The necessity of identity assessment of animal intestinal cell lines: A case report

Cytotechnology. 2012 Aug;64(4):373-8. doi: 10.1007/s10616-011-9420-3. Epub 2011 Dec 23.

Abstract

Eight intestinal cell lines, established from different animal species were submitted to DSMZ (German Collection of Microorganisms and Cell Cultures) in order to analyze their species of origin and their microbial contamination. Species identity was determined by PCR targeting mitochondrial genes and hence confirmed by sequencing the amplified PCR products. For three cell lines (CIEB, CLAB, PSI-1) we confirmed the species identity, whereas the species of origin of the three other cell lines (B6, B10XI and IPEC) was not the expected one: B6 and B10XI cells, which were supposed to be of chicken origin were identified as porcine cells. IPEC, allegedly a sub clone of the well-known porcine intestinal cell line IPEC-J2, was of bovine instead of porcine origin. However, two further IPEC-clones, namely IPEC-1 and IPEC-J2, provided by another source were shown to be derived from the correct species (i.e. pig). Furthermore, six out of these eight cell lines turned out to be highly contaminated with mycoplasma.

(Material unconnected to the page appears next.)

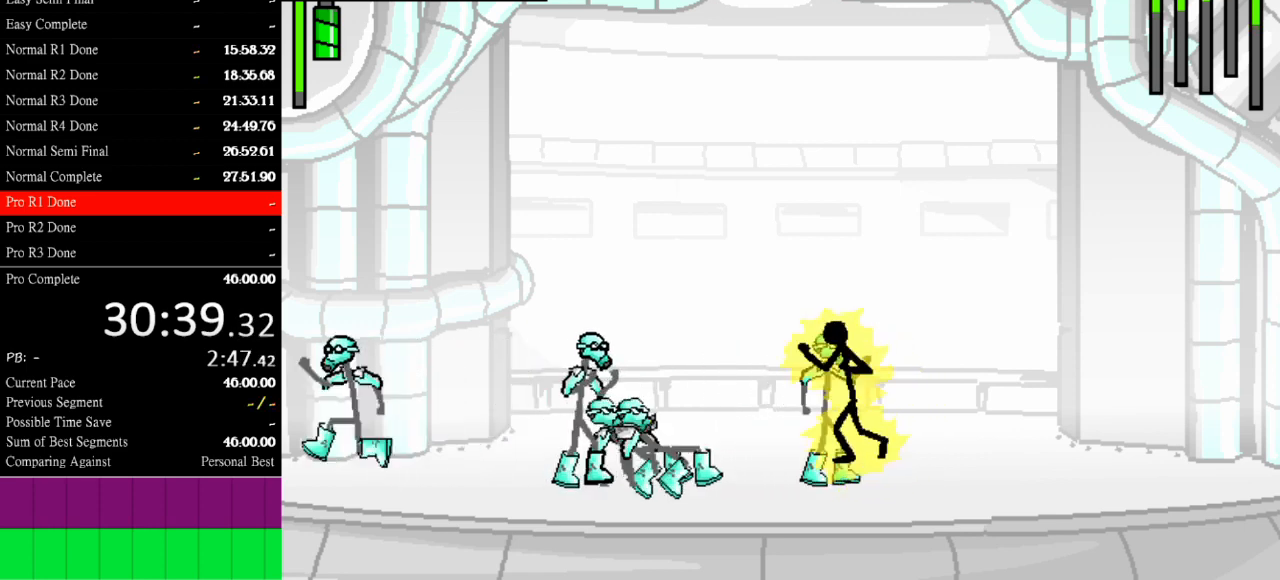
{"keys": ["left"], "events": [[467, "a", "up"], [467, "left", "down"]]}
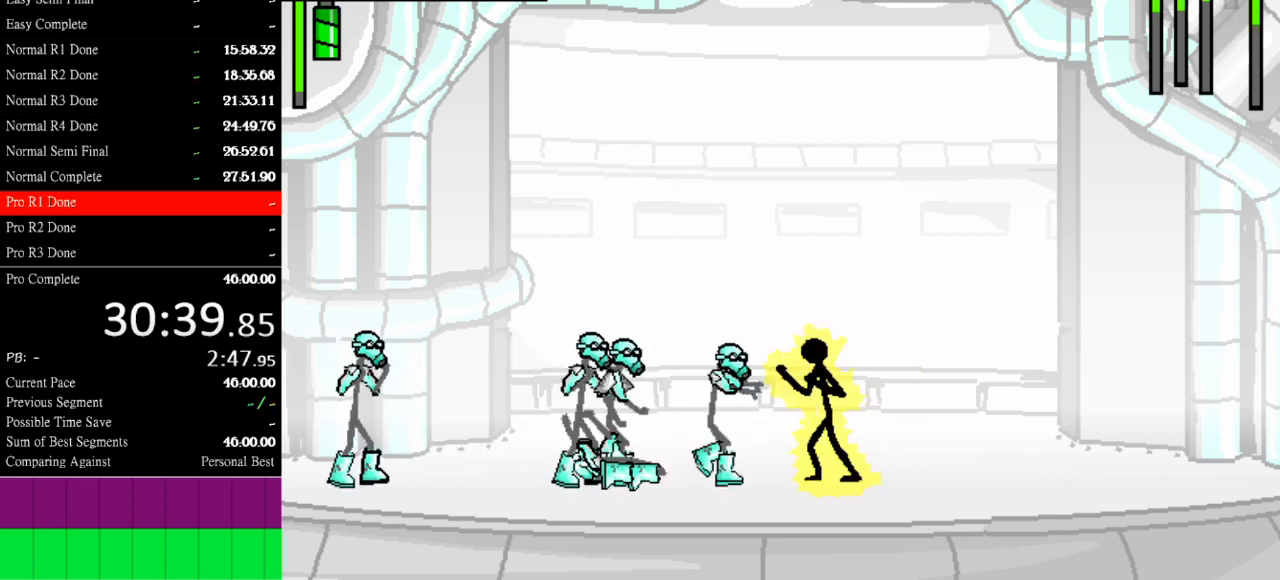
{"keys": ["a"], "events": [[33, "left", "up"], [67, "a", "down"]]}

Alerted by this high incidence of infected and false specified cell lines, we feel obliged to inform all those working with animal intestinal cell lines and we strongly recommend verifying the species identity before using them. Also, the presence of mycoplasma should be tested when taking the cells in culture for the first time, and this mycoplasma control should be repeated at regular time intervals (e.g. every 4 weeks).